Here’s a warm and Southern-inspired recipe for Marinated Pork Tenderloin

Ingredients

Ingredients

For the Pork Marinade

  • 1/2 cup olive oil
  • 1/3 cup soy sauce
  • 1/4 cup red wine vinegar
  • Juice of 1 lemon about 2 tablespoons, bottled is fine
  • 2 tablespoons Worcestershire sauce
  • 4 garlic cloves minced (or a couple good squirts of squeeze garlic)
  • 1-2 tablespoons dried parsley
  • 1/2 teaspoon black pepper
  • 2 teaspoons dry mustard

For the Pork

  • 1 pork tenderloin about 1–1.5 lbs

For the Veggies

  • 3/4 lb frozen green beans half of a 1.5 lb bag
  • 2-3 tablespoons olive oil
  • 3 tablespoons grated Parmesan cheese
  • Salt and pepper to taste
  • 1 tsp garlic powder
  • 1 cup grape or cherry tomatoes halved
  • Additional olive oil Parmesan, and garlic powder for the tomatoes

For the Pan Sauce

  • 1/2 cup chicken broth
  • 1/4 cup reserved marinade
  • 2 tablespoons butter

Instructions

Instructions

    Marinate the Pork

    • In a large Ziploc bag, combine olive oil, soy sauce, red wine vinegar, lemon juice, Worcestershire, garlic, parsley, pepper, and dry mustard.
    • Add pork tenderloin to the bag, seal, and massage to coat.

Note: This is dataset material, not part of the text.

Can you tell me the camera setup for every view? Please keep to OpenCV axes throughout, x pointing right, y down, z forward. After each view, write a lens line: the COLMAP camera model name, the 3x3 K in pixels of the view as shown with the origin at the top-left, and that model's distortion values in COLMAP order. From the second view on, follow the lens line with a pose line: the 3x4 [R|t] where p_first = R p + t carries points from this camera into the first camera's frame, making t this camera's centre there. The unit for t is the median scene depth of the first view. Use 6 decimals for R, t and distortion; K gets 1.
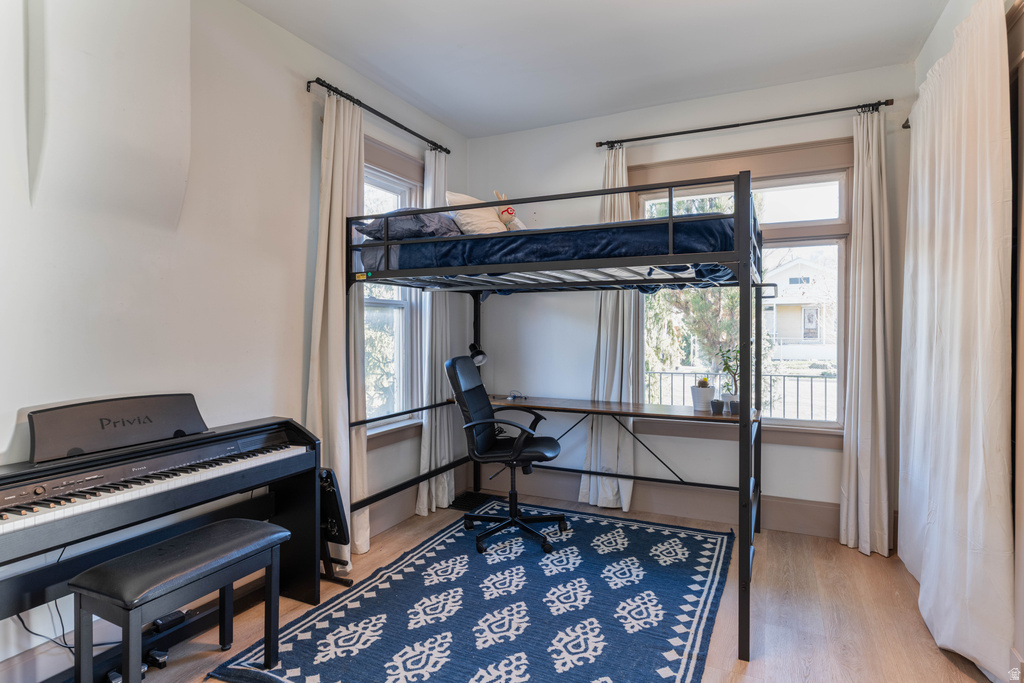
lens RADIAL K [[548.1, 0, 514.1], [0, 548.1, 332.1], [0, 0, 1]] dist [0.000633, 0.000507]
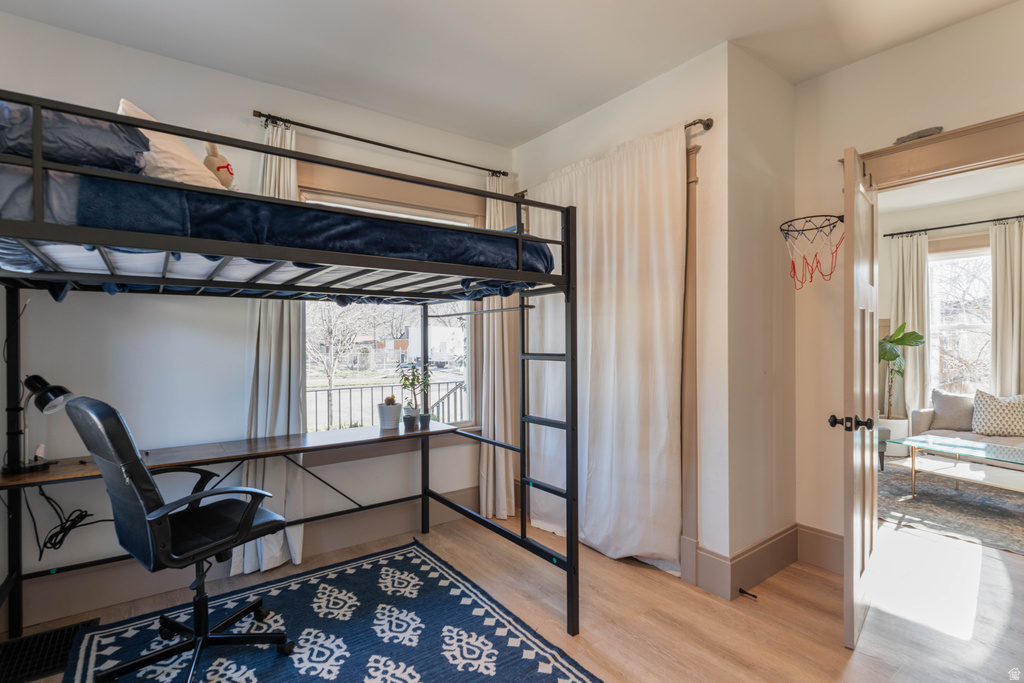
lens RADIAL K [[496.8, 0, 511.2], [0, 496.8, 345.6], [0, 0, 1]] dist [-0.001523, -0.000244]
pose [[0.480086, -0.007547, 0.877189, -0.362096], [0.013884, 0.999903, 0.001004, -0.004129], [-0.877111, 0.011697, 0.480145, 0.407898]]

Refrigerate for at least 2 hours, overnight is even better.

    Prepare and Roast the Veggies

    • Preheat oven to 450°F (232°C). Place a foil-lined sheet pan inside while heating.
    • Toss green beans in a bowl with olive oil until coated. Add Parmesan, salt, pepper, and garlic powder; toss again.
    • For tomatoes, toss with a little olive oil, salt, Parmesan, and a pinch of garlic powder.
    • Carefully remove hot pan from oven, spread out the green beans, and listen for the sizzle. Roast for 7 minutes.
    • Add tomatoes to the pan and roast both for 8 more minutes until beans are tender and tomatoes are just beginning to burst.

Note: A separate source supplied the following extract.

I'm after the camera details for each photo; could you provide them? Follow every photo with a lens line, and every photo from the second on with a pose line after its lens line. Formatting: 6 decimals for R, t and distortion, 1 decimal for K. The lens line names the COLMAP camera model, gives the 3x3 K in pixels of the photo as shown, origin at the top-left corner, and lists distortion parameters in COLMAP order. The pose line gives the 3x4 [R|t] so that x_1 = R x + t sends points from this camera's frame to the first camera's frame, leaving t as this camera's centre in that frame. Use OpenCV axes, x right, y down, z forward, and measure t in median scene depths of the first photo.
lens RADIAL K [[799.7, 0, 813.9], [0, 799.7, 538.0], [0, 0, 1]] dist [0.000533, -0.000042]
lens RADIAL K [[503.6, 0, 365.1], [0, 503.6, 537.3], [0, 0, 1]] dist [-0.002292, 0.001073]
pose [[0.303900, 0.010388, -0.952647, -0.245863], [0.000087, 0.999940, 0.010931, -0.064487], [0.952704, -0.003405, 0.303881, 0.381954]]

    Sear and Bake the Pork

    • Preheat oven to 350°F (177°C).
    • Heat a skillet over medium-high; drizzle with olive oil. Remove pork from marinade, sear for 2–3 minutes per side until browned all over.
    • Transfer pork to a foil-lined baking pan; bake 35–40 minutes, until cooked through (145°F/63°C at center is perfect).
    • Let rest, covered, for 5 minutes before slicing.

    Make the Pan Sauce

    • In the same skillet used for searing (don’t clean it), add chicken broth and use a wooden spoon to scrape up browned bits.
    • Pour in reserved 1/4 cup marinade. Simmer about 3 minutes to concentrate the flavors.
    • Off heat, whisk in butter until glossy and smooth.

    Serve

    • Slice pork (as thick or thin as you like). Arrange on a platter with roasted green beans and tomatoes.
    • Spoon the buttery pan sauce over pork just before serving.
    • Great with rice or potatoes to soak up the sauce.

    Video

    Notes

    Tips from Mary Katherine’s Table
    • Marinate longer for more flavor—overnight is ideal, but two hours is the minimum.
    • Use a hot pan for roasting green beans so excess moisture evaporates and veggies stay crisp, not mushy.
    • Let pork rest before slicing for juiciest results.
    Enjoy this simple but elegant family favorite, straight from Mary Katherine’s kitchen—with love and a little Southern kindness!